◆ Task description ◆
Among the entries below, find each line with "return" and show it.

*** Supplied records

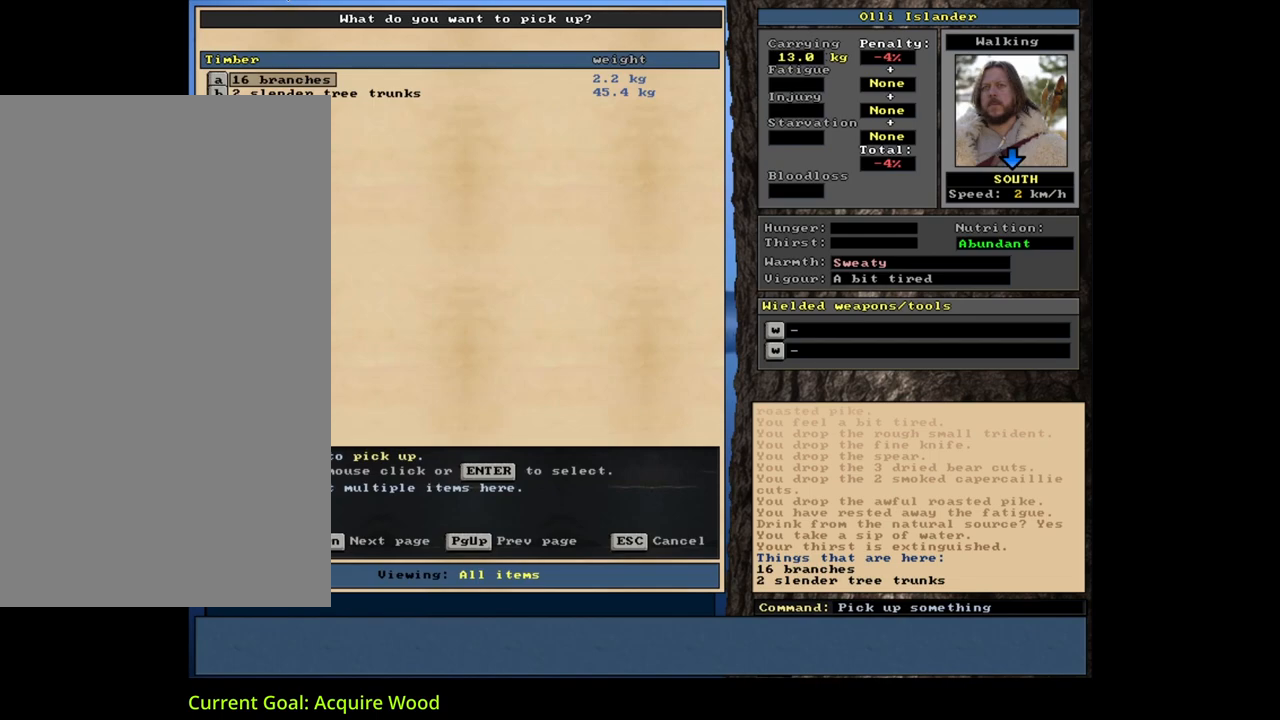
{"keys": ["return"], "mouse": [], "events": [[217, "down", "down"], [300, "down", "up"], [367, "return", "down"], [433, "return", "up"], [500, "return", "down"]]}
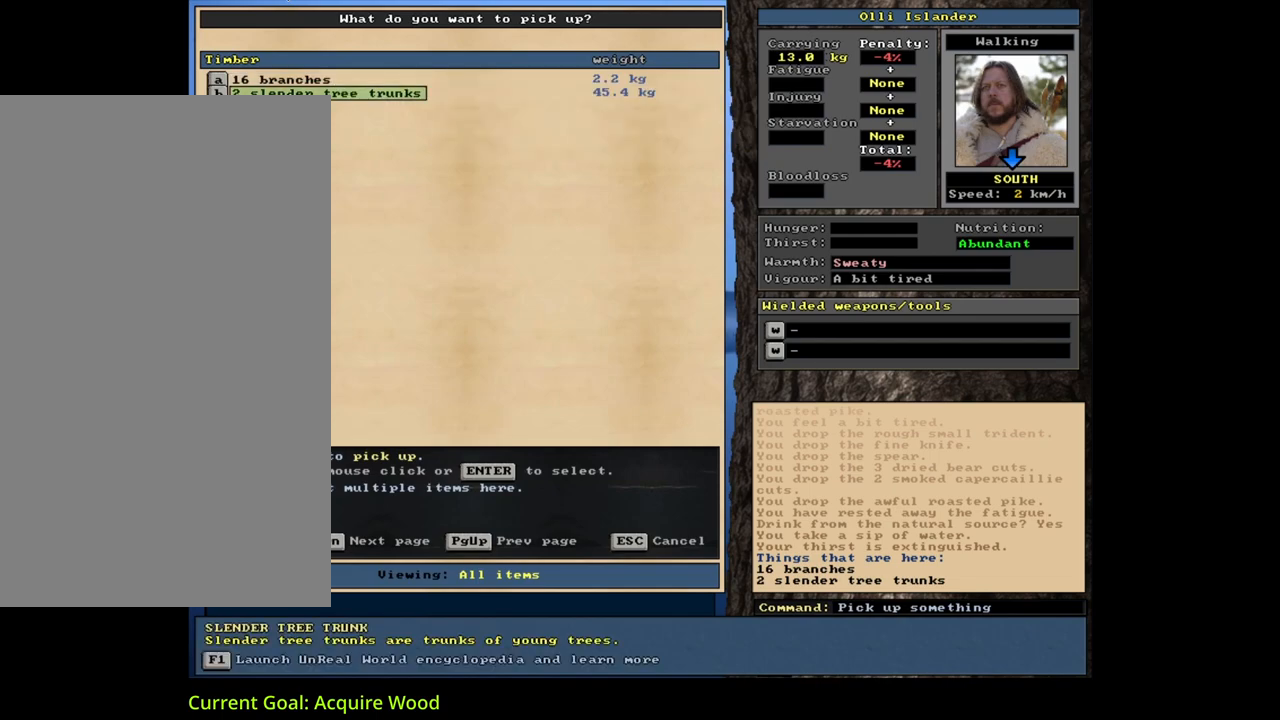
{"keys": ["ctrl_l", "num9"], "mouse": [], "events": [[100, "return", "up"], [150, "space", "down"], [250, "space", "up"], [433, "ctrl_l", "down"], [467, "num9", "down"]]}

******
*** Supplied records

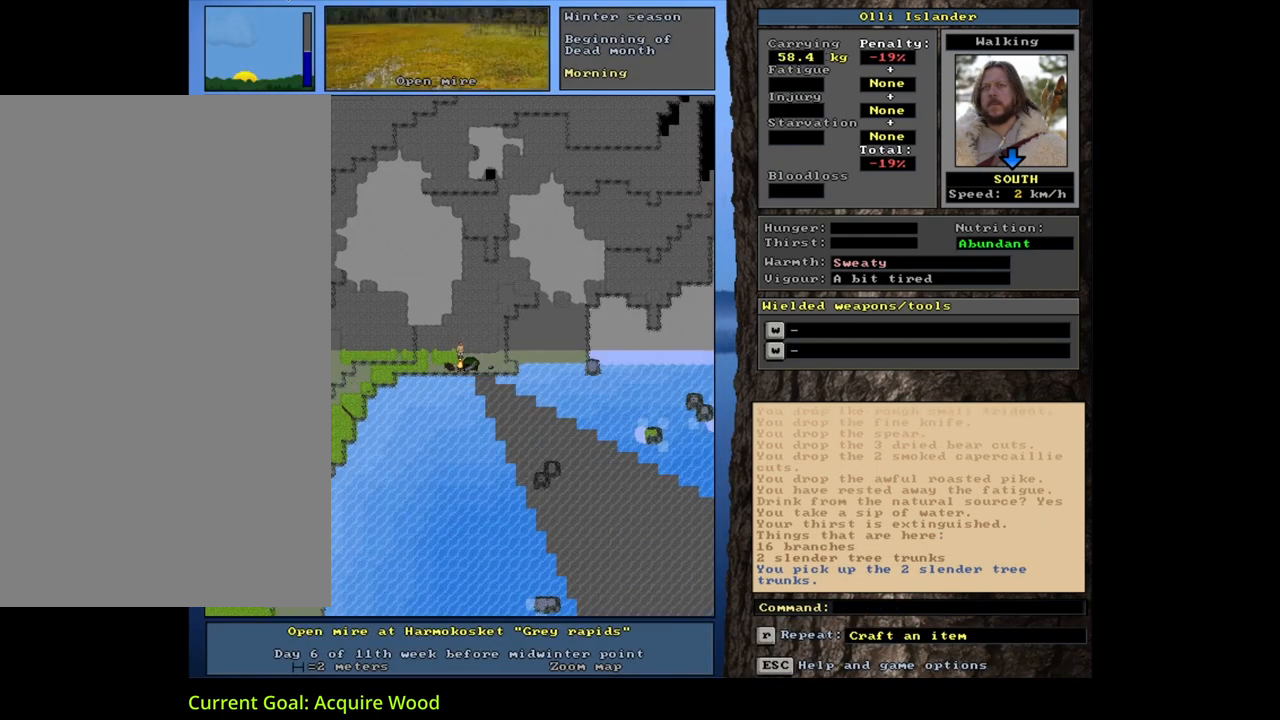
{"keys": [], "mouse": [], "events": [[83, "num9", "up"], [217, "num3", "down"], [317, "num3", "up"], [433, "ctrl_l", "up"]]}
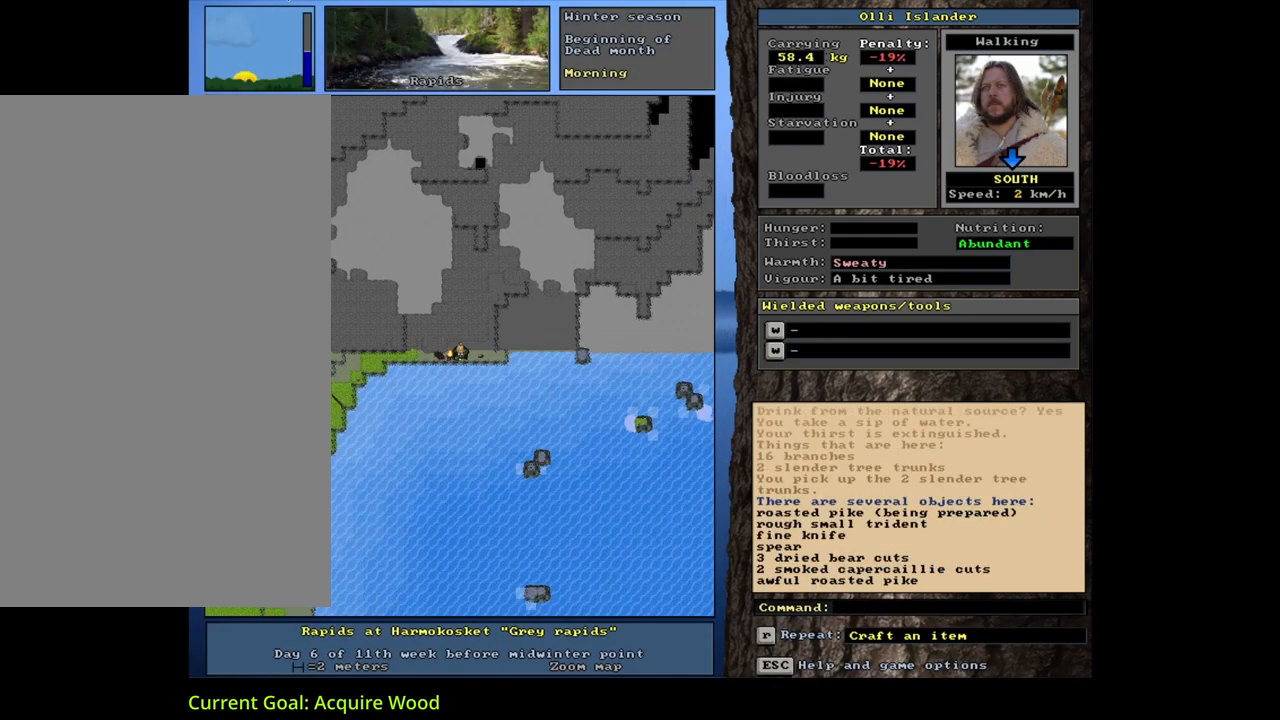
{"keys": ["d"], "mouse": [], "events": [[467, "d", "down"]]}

******

◆ Output of the exercise ◆
{"keys": ["return"], "mouse": [], "events": [[217, "down", "down"], [300, "down", "up"], [367, "return", "down"], [433, "return", "up"], [500, "return", "down"]]}
{"keys": ["ctrl_l", "num9"], "mouse": [], "events": [[100, "return", "up"], [150, "space", "down"], [250, "space", "up"], [433, "ctrl_l", "down"], [467, "num9", "down"]]}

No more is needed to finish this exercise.